- Ваши задания
1) Кого текст о жизненном мире называет необходимым атрибутом жизненного мира?
2) Продолжите текст о жизненном мире, начав сразу после его последнего предложения.

Таким образом, как теперь это стало уже видно, параллельно с попытками поймать генеральную архитектурную идею нашего междучеловеческого мира независимо от них происходили разработки онтологического материала для строительного воплощения этой идеи в виде универсальных геометрических образов с неограниченными возможностями, позволяющих, с одной стороны, принципиально обособить этот мир от всего остального Универсума, а с другой стороны, все-таки связать его с ним.
Под два последних настоятельных пожелания, кажется, все же лучше подходит гуссерлевская идея жизненного мира, чем тейярдовской ноосферы. И в первую очередь в силу большего соответствия второму пожеланию: идея жизненного мира носит явный оттенок рациовитальности, связывающей витальное и рациональное в одно целое. В силу этого жизненный мир уже постулятивно привязан к остальному Универсуму, образуя с ним геометрическое общее, и это выгодно отличает его от не то что обособленной, а изолированной тейярдовской ноосферы, в которой, кажется, жив еще призрак абстракного гегелевского духа и вообще, старой доброй субстанциальной онтологии. (Кроме того, по сравнению с аморфной ноосферой жизненный мир Гуссерля выгодно структурирован субъективностью, исходным онтологическим материалом для интерсубъективности.)
Необходимым атрибутом жизненного мира является человек мыслящий, он же человек, создающий образы. Хотя, что касается мышления, то тут мы, в общем-то, привыкли думать по-другому. Мы скорее привыкли разделять мышление и способность создавать образы. Такое отношение к мышлению мы унаследовали от старинного идеализма, который очень любил все разделять, в то время как в жизни все, наоборот, связано так, что разделять в нем - это значит ампутировать, а даже медицина сейчас к ампутации прибегает в крайних случаяхе.
Когда Гете сказал, что суха теория, а приблизительно одновременно с ним Байрон - о том, что древо знания - не древо жизни, они всего лишь точно выразили интеллектуальные обстоятельства своего времени вокруг теоретического творчества. Мир теорий тогда представлялся как царство неподвижных и одномерных идеалов, надвитальный характер которых не нуждался в комментариях, то есть царство, оторванное от жизни.
Впрочем, и сейчас считается, что образами мыслят те, кто их создает поэты и художники, а те, кто пишет диссертации (в том числе и о поэтах и художниках), мыслят понятиями и категориями. Что касается последнего, то скорее всего, так оно и есть - без понятий не напишешь диссертиции, а Гомеру, по-видимому, не нужны были теоретические подробности об амфибрахии и хорее.
Понятия - это слепки с образов, их следы, окаменевшие останки, а довольно часто - и святые мощи. Образы соединяют нас с жизнью, потому что растут из нее, а понятия в меру своих возможностей отделяют от нее.

- Входные данные
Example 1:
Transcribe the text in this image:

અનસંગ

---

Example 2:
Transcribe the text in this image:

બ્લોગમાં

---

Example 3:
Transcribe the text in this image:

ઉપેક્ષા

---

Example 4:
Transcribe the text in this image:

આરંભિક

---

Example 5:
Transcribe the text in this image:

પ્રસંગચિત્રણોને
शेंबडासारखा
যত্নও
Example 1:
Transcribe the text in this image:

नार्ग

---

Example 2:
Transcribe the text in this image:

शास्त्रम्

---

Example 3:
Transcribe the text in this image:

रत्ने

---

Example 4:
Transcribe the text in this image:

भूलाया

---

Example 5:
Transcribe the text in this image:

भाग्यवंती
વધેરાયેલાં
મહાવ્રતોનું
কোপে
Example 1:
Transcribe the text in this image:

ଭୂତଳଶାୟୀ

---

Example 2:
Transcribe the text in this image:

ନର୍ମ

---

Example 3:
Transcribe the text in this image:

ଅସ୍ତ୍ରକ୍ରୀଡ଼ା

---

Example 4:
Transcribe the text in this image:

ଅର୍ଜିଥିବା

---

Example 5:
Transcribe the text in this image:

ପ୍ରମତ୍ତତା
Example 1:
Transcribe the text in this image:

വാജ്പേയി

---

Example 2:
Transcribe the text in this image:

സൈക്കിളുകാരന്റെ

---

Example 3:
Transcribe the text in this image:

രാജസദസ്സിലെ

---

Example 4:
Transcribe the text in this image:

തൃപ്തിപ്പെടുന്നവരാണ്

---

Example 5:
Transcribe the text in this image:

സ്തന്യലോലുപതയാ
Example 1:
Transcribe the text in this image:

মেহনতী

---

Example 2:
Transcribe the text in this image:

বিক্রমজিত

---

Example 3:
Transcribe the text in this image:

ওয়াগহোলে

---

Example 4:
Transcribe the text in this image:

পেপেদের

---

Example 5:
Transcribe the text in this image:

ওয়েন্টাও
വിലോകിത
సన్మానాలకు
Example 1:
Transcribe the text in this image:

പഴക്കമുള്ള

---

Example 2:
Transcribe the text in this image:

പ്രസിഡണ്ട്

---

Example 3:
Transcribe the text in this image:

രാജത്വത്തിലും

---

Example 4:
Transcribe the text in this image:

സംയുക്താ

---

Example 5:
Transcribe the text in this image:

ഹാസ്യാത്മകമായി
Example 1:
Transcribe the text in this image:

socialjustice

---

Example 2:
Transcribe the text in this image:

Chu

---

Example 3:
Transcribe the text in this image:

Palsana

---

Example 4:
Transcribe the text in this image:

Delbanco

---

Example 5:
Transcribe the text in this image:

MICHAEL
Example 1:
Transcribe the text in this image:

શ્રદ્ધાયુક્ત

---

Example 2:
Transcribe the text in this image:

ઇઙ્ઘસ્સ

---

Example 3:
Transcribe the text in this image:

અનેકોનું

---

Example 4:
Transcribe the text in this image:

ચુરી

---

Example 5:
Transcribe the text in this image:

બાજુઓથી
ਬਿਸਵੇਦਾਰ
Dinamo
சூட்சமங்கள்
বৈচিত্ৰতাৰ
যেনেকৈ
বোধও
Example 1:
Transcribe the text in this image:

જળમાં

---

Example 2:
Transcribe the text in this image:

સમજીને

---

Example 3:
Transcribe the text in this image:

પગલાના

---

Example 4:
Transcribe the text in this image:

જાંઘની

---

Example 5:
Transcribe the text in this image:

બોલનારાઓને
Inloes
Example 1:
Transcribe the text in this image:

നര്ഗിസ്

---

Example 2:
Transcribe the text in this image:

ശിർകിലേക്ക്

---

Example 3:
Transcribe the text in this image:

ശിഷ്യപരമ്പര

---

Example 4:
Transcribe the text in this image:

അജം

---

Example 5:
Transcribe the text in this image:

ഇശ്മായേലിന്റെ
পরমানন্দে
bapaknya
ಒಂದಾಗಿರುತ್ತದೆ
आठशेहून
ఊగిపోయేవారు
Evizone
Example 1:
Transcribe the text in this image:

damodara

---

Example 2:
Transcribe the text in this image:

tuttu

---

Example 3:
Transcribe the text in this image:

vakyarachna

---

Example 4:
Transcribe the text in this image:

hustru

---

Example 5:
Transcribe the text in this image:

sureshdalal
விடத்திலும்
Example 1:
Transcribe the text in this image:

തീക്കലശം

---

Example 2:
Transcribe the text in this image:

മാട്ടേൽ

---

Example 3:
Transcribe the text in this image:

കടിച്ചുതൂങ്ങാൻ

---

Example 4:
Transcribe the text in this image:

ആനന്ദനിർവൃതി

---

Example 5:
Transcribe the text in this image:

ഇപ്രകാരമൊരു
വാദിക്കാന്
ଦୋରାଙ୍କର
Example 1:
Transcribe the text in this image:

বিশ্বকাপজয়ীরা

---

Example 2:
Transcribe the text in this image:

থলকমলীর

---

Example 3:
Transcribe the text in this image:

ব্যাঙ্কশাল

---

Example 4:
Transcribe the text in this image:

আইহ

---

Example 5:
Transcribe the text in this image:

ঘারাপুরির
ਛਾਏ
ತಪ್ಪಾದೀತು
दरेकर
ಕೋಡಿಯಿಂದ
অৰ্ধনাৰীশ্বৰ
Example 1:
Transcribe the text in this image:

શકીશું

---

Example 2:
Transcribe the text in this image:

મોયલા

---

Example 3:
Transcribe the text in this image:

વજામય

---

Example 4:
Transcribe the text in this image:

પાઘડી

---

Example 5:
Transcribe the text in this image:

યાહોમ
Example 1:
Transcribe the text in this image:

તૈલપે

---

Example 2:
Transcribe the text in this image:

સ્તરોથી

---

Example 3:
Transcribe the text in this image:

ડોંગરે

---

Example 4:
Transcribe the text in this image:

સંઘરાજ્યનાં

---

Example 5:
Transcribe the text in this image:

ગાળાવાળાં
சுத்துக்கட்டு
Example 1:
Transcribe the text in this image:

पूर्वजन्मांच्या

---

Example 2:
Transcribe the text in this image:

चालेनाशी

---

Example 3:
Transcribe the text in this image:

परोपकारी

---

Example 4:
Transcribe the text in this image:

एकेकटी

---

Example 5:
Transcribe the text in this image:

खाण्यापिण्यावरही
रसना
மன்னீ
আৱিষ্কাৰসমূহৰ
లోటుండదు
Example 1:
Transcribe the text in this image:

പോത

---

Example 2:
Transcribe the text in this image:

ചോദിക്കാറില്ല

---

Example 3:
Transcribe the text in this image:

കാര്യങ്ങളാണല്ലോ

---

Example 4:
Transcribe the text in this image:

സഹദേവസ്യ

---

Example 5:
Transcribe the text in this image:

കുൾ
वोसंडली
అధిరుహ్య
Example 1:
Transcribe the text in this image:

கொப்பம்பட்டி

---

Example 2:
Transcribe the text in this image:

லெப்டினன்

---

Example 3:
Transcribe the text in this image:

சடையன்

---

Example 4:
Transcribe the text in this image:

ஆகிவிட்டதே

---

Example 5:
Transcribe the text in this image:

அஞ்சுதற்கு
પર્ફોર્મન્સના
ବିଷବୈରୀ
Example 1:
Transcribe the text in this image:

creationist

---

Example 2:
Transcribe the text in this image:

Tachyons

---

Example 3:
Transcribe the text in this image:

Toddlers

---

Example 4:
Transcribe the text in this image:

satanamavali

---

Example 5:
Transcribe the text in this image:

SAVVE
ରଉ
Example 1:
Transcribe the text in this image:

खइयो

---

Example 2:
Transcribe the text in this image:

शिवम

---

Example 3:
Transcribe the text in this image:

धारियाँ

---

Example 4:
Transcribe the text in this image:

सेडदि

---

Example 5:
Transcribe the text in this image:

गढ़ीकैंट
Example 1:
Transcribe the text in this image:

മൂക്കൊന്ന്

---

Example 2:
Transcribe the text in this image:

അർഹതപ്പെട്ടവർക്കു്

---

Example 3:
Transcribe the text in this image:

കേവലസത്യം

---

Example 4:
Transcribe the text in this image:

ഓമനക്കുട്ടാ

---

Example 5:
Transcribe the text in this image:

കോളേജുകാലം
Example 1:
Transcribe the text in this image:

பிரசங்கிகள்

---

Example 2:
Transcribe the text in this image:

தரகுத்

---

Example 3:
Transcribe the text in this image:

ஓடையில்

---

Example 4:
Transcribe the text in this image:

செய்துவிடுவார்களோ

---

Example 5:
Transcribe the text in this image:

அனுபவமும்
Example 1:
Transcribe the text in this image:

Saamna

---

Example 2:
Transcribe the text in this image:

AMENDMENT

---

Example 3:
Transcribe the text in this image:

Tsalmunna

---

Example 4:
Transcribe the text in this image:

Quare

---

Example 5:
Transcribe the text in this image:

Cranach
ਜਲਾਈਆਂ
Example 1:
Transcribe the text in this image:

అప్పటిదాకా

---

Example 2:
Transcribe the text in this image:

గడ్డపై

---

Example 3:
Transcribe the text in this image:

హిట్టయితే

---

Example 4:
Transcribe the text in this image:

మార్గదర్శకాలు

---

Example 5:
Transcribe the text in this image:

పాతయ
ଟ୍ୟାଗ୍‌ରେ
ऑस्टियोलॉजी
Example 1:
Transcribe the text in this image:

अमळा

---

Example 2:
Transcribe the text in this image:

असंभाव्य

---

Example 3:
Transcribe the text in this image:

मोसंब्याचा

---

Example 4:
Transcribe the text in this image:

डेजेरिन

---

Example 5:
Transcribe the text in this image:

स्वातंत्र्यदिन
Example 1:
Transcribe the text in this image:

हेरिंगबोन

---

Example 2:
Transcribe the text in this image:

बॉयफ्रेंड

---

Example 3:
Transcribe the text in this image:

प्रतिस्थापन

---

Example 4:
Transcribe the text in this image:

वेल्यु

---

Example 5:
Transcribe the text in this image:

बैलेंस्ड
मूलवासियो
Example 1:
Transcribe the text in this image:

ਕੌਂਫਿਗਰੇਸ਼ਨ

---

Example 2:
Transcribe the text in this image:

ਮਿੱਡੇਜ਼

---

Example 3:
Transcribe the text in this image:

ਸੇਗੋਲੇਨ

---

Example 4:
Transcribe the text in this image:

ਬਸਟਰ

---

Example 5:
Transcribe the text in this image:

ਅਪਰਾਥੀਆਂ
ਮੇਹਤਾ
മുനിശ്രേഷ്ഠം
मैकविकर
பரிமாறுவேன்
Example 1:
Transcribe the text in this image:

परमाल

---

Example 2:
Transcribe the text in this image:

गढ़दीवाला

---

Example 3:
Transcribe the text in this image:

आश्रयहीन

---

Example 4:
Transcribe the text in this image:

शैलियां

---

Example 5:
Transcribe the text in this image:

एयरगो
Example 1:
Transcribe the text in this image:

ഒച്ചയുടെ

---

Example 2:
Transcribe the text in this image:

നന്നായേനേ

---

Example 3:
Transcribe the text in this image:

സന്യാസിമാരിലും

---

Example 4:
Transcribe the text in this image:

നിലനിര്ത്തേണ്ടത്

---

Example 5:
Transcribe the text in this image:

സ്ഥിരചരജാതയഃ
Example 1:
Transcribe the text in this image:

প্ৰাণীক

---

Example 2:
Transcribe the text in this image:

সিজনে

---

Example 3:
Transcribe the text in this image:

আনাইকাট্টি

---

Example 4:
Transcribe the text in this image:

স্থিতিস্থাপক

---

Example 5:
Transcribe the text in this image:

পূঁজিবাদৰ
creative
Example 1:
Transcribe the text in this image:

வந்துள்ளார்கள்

- Ответы по номерам
1) Человека мыслящего, то есть человека, создающего образы.

2)
Древнегреческая теория, когда она вырастала из жизни, а не из слоя уже созданных теорий, и бурно развивалась, вовсю орудовала образами, живыми и подвижными образами. Античная эстетика умозрения росла и развивалась, конечно, и после Аристотеля, но именно с него начинается окаменевание ее. Именно его систематизаторскими усилиями право теоретического первородства было передано от образов к понятиям. С тех пор теория действительно занималась тем, что ампутировала нас от жизни, и не удивительно, что все теории, в основания которых были заложены не образы, а понятия, рано или поздно попадали в кунсткамеру заспиртованными уродцами, а образы Гераклита, каждый длиной в одну сторочку, все-таки вечно зеленеют.
Имидж теориии, созданный традицией аристотелевского идеализма, стал включать в себя настоятельное пожелание ее строгой понятийной однозначности. Многомерный и подвижный образ новыми поколениями законопослушных рационалистов больше не принимался в рамках этой традиции как легитимный операционный материал для теории.
Первыми нарушили это рациональное табу образы воли и представления, неожиданно для правоверных рационалистов введенные в теоретический оборот Шопенгауэром. Они-то положили начало традиции иррационализма. "Философия жизни" вообще сильно растревожила классический понятийный тоталитаризм. То расширение, которое она фактически использовала для теории с помощью образов, должно было стереть с образа интеллектуального клеймо антивитального. (Не удивительно, что Шопенгауэр, Киркегор и Ницше были столь непримиримы к Гегелю: начальный материал для гегелевских дедукций имел все шансы претендовать на интеллектуальную свободу, какую могло бы дать использование его в качестве комплекса мобильных образов, но Гегель умудрился вогнать его в жесткий категориальный аппарат своей диалектики.)